[PROBLEM] Convert the lines below into a JSON list of strings, with one string per line and any blank lines omitted.

□ □ □ □ □ □ □

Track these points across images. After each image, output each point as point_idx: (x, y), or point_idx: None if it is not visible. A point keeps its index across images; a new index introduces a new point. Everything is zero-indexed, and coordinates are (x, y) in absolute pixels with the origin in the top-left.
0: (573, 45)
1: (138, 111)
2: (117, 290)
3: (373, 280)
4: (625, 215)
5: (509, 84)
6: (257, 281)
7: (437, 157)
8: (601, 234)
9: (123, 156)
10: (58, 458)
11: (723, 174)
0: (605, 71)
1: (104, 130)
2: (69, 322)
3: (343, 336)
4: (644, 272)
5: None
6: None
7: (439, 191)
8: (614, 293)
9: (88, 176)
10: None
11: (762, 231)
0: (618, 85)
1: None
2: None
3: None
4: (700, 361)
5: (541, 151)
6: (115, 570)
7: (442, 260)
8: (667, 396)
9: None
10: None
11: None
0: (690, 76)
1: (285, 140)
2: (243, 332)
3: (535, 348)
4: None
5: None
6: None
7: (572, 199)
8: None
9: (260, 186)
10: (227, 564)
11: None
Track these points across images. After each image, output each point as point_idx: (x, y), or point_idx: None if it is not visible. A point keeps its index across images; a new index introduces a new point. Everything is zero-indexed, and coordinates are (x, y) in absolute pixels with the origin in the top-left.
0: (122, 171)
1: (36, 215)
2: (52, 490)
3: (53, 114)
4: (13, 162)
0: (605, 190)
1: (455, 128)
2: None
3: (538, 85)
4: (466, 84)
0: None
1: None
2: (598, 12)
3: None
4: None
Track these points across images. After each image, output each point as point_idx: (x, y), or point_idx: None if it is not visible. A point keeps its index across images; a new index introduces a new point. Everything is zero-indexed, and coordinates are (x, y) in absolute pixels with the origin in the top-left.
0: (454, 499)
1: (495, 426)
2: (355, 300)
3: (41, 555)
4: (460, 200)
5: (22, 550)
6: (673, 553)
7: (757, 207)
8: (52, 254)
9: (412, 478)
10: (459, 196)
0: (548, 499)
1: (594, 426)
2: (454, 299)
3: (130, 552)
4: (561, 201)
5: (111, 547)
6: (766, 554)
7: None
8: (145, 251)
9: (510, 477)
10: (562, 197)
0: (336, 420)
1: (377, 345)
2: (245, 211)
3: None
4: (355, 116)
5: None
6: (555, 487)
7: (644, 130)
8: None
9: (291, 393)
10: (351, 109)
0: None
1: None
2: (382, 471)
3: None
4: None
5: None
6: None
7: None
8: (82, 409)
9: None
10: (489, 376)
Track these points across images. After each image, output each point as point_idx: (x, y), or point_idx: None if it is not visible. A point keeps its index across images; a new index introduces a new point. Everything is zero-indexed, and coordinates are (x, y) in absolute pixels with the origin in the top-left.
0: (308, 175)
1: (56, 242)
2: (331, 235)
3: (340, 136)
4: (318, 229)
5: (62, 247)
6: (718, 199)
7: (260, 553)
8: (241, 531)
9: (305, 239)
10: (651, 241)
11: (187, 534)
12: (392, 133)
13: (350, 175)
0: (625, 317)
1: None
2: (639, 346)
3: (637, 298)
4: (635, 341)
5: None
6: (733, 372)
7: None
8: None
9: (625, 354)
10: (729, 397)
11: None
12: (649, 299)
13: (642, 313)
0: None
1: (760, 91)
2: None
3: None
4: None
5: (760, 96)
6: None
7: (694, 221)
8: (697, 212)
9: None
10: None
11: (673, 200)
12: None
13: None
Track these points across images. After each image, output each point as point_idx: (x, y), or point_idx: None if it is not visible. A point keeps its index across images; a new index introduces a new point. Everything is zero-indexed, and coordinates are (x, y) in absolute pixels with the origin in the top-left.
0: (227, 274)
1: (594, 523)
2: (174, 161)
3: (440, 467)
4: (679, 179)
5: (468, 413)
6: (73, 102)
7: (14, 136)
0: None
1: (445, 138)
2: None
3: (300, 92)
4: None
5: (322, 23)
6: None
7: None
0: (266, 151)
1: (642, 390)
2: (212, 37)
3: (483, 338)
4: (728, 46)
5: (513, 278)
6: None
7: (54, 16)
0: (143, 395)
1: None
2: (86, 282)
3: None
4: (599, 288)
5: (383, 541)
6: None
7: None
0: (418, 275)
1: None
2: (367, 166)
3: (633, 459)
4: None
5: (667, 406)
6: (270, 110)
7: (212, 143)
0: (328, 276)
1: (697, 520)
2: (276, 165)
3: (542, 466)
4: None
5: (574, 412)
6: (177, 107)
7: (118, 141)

□ □ □ □ □ □ □

[SOLUTION]
[
  "Track these points across images. After each image, output each point as point_idx: (x, y), or point_idx: None if it is not visible. A point keeps its index across images; a new index introduces a new point. Everything is zero-indexed, and coordinates are (x, y) in absolute pixels with the origin in the top-left.",
  "0: (573, 45)",
  "1: (138, 111)",
  "2: (117, 290)",
  "3: (373, 280)",
  "4: (625, 215)",
  "5: (509, 84)",
  "6: (257, 281)",
  "7: (437, 157)",
  "8: (601, 234)",
  "9: (123, 156)",
  "10: (58, 458)",
  "11: (723, 174)",
  "0: (605, 71)",
  "1: (104, 130)",
  "2: (69, 322)",
  "3: (343, 336)",
  "4: (644, 272)",
  "5: None",
  "6: None",
  "7: (439, 191)",
  "8: (614, 293)",
  "9: (88, 176)",
  "10: None",
  "11: (762, 231)",
  "0: (618, 85)",
  "1: None",
  "2: None",
  "3: None",
  "4: (700, 361)",
  "5: (541, 151)",
  "6: (115, 570)",
  "7: (442, 260)",
  "8: (667, 396)",
  "9: None",
  "10: None",
  "11: None",
  "0: (690, 76)",
  "1: (285, 140)",
  "2: (243, 332)",
  "3: (535, 348)",
  "4: None",
  "5: None",
  "6: None",
  "7: (572, 199)",
  "8: None",
  "9: (260, 186)",
  "10: (227, 564)",
  "11: None",
  "Track these points across images. After each image, output each point as point_idx: (x, y), or point_idx: None if it is not visible. A point keeps its index across images; a new index introduces a new point. Everything is zero-indexed, and coordinates are (x, y) in absolute pixels with the origin in the top-left.",
  "0: (122, 171)",
  "1: (36, 215)",
  "2: (52, 490)",
  "3: (53, 114)",
  "4: (13, 162)",
  "0: (605, 190)",
  "1: (455, 128)",
  "2: None",
  "3: (538, 85)",
  "4: (466, 84)",
  "0: None",
  "1: None",
  "2: (598, 12)",
  "3: None",
  "4: None",
  "Track these points across images. After each image, output each point as point_idx: (x, y), or point_idx: None if it is not visible. A point keeps its index across images; a new index introduces a new point. Everything is zero-indexed, and coordinates are (x, y) in absolute pixels with the origin in the top-left.",
  "0: (454, 499)",
  "1: (495, 426)",
  "2: (355, 300)",
  "3: (41, 555)",
  "4: (460, 200)",
  "5: (22, 550)",
  "6: (673, 553)",
  "7: (757, 207)",
  "8: (52, 254)",
  "9: (412, 478)",
  "10: (459, 196)",
  "0: (548, 499)",
  "1: (594, 426)",
  "2: (454, 299)",
  "3: (130, 552)",
  "4: (561, 201)",
  "5: (111, 547)",
  "6: (766, 554)",
  "7: None",
  "8: (145, 251)",
  "9: (510, 477)",
  "10: (562, 197)",
  "0: (336, 420)",
  "1: (377, 345)",
  "2: (245, 211)",
  "3: None",
  "4: (355, 116)",
  "5: None",
  "6: (555, 487)",
  "7: (644, 130)",
  "8: None",
  "9: (291, 393)",
  "10: (351, 109)",
  "0: None",
  "1: None",
  "2: (382, 471)",
  "3: None",
  "4: None",
  "5: None",
  "6: None",
  "7: None",
  "8: (82, 409)",
  "9: None",
  "10: (489, 376)",
  "Track these points across images. After each image, output each point as point_idx: (x, y), or point_idx: None if it is not visible. A point keeps its index across images; a new index introduces a new point. Everything is zero-indexed, and coordinates are (x, y) in absolute pixels with the origin in the top-left.",
  "0: (308, 175)",
  "1: (56, 242)",
  "2: (331, 235)",
  "3: (340, 136)",
  "4: (318, 229)",
  "5: (62, 247)",
  "6: (718, 199)",
  "7: (260, 553)",
  "8: (241, 531)",
  "9: (305, 239)",
  "10: (651, 241)",
  "11: (187, 534)",
  "12: (392, 133)",
  "13: (350, 175)",
  "0: (625, 317)",
  "1: None",
  "2: (639, 346)",
  "3: (637, 298)",
  "4: (635, 341)",
  "5: None",
  "6: (733, 372)",
  "7: None",
  "8: None",
  "9: (625, 354)",
  "10: (729, 397)",
  "11: None",
  "12: (649, 299)",
  "13: (642, 313)",
  "0: None",
  "1: (760, 91)",
  "2: None",
  "3: None",
  "4: None",
  "5: (760, 96)",
  "6: None",
  "7: (694, 221)",
  "8: (697, 212)",
  "9: None",
  "10: None",
  "11: (673, 200)",
  "12: None",
  "13: None",
  "Track these points across images. After each image, output each point as point_idx: (x, y), or point_idx: None if it is not visible. A point keeps its index across images; a new index introduces a new point. Everything is zero-indexed, and coordinates are (x, y) in absolute pixels with the origin in the top-left.",
  "0: (227, 274)",
  "1: (594, 523)",
  "2: (174, 161)",
  "3: (440, 467)",
  "4: (679, 179)",
  "5: (468, 413)",
  "6: (73, 102)",
  "7: (14, 136)",
  "0: None",
  "1: (445, 138)",
  "2: None",
  "3: (300, 92)",
  "4: None",
  "5: (322, 23)",
  "6: None",
  "7: None",
  "0: (266, 151)",
  "1: (642, 390)",
  "2: (212, 37)",
  "3: (483, 338)",
  "4: (728, 46)",
  "5: (513, 278)",
  "6: None",
  "7: (54, 16)",
  "0: (143, 395)",
  "1: None",
  "2: (86, 282)",
  "3: None",
  "4: (599, 288)",
  "5: (383, 541)",
  "6: None",
  "7: None",
  "0: (418, 275)",
  "1: None",
  "2: (367, 166)",
  "3: (633, 459)",
  "4: None",
  "5: (667, 406)",
  "6: (270, 110)",
  "7: (212, 143)",
  "0: (328, 276)",
  "1: (697, 520)",
  "2: (276, 165)",
  "3: (542, 466)",
  "4: None",
  "5: (574, 412)",
  "6: (177, 107)",
  "7: (118, 141)"
]